Thinking in these terms is easy to understand and for social scientists, easy to measure. We know that politics is more complicated. One can win while losing, or vice versa. Social movement effects and outcomes are particularly tricky to think about in terms of absolute success or absolute failure. So, I’ll consider the impact of anti-Trump resistance in two contexts which are important to consider, but difficult to pin down success and failure.

Party Politics

Following Donald Trump’s inauguration, Democrats faced a tough question: how would they engage with the 45th President? Would they compromise on key issues, or would they mount vigorous resistance?

Before the inauguration, Senate Minority Leader Chuck Schumer (D-NY) indicated that Democrats would consider some compromise. That approach did not sit well with the Democratic base. Protest quickly became a familiar tactic for many Democrats, as the Women’s Marches and spontaneous protests against Trump’s executive order restricting travel from seven Muslim-majority countries brought people out of their homes. Less than a month later after his signal about compromise, an uncomfortable sight confronted Schumer: thousands of angry New Yorkers protesting on the streets in front of his Brooklyn home. Their intent: to stiffen Democratic spines.

Democrats heard this call and appear to have heeded it. Led by their grassroots, Democrats have generally opposed the president’s agenda with some success. Thus far President Trump has been unable to pass major legislation with unified GOP government. The Democrats haven’t been able to develop policy either.

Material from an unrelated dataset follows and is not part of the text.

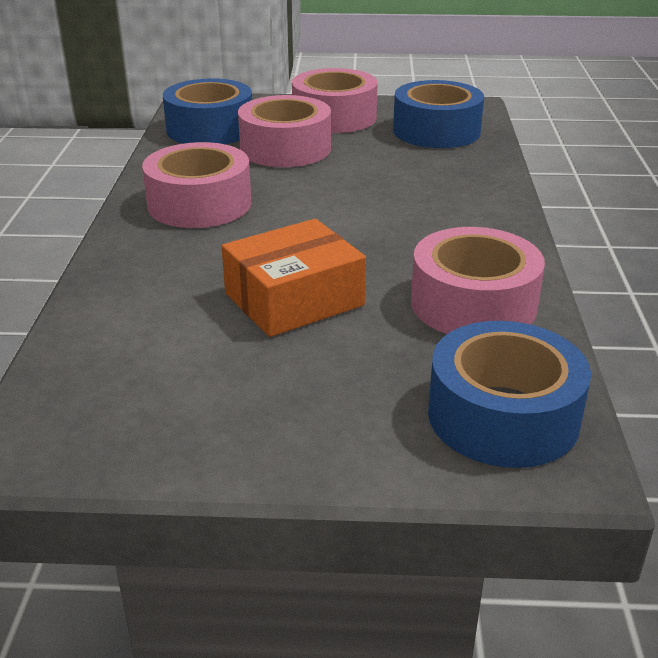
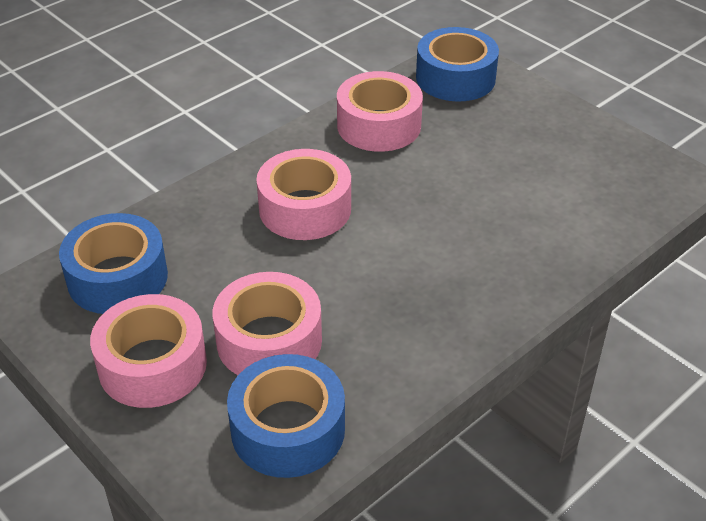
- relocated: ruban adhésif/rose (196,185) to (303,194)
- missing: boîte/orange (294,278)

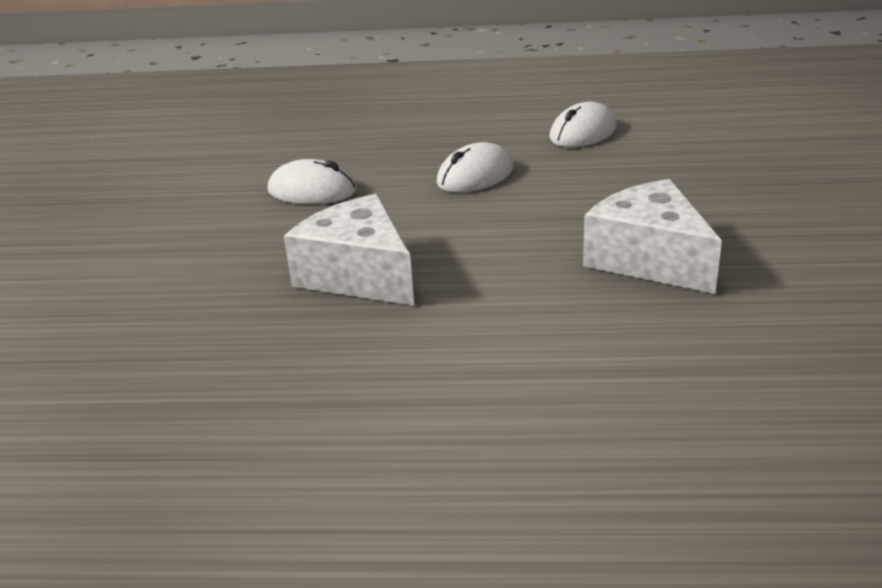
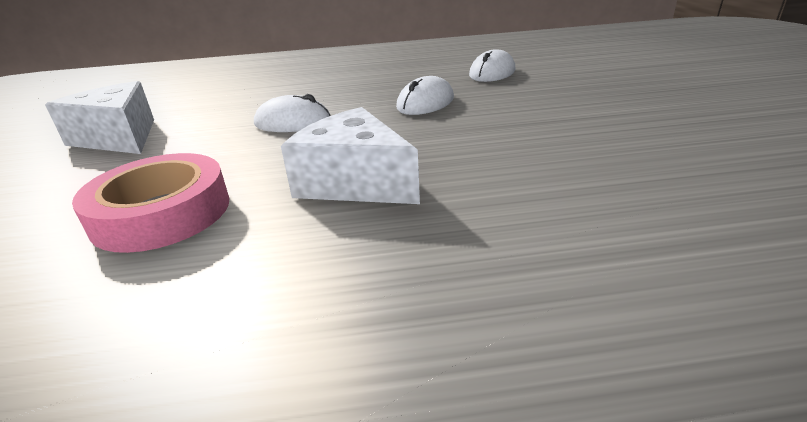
- relocated: fromage/blanc (652,236) to (99,117)
- appeared: ruban adhésif/rose (150,203)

Office-holders and office-seekers, with an eye on 2018 and beyond, are flirting with resistance groups. The resistance is clearly shaping Democratic Party politics, with big consequences for party strategy and electoral prospects in coming elections. The emergence of new waves of office-seekers, particularly women and Millennials, is especially important for Democrats’ prospects. Moreover, while Democrats have so far failed to win special elections, they are performing better than expected, which could be impactful in 2018.

The Mass Public

Protest is not just influencing Democrats. The mass public is a critical element of the resistance. Research on participants has shown that many of the people involved in anti-Trump organizing are new activists and are diverse in their politics (though less so along lines of class and race). While the majority are Democrats, research suggests that the movement is growing to include non-Democrats. The ability to engage, teach, and continue to mobilize new activists is critical to social movement success.

By this metric, the resistance has succeeded beyond reasonable expectations. Involvement has ebbed and waned, but the proliferation of groups like Indivisible, which boasts more than 5,000 chapters across the country, suggests the possibility of long-term movement maintenance.

One challenge the movement faces among the mass public is turning the protest-focused energy of its first six months into other forms of power. It is an open question whether the resistance will provide Democrats (or a third party) with sufficient energy to influence the outcome of elections leading into 2018. Democrats need time, energy, and resources to repair neglected state party infrastructures. This is happening and the surge of activism could potentially be helpful.

While clear victories have been elusive so far, six months of resistance have affected U.S. politics and have provided Democrats and progressives with energy that may otherwise have eluded them in the wake of Hillary Clinton’s loss. My next piece will examine the effectiveness of the resistance in relation to local issues and how The Resistance has influenced policy outcomes.

 

Eric van der Vort is a Ph.D. candidate in Political Science at The Maxwell School of Syracuse University.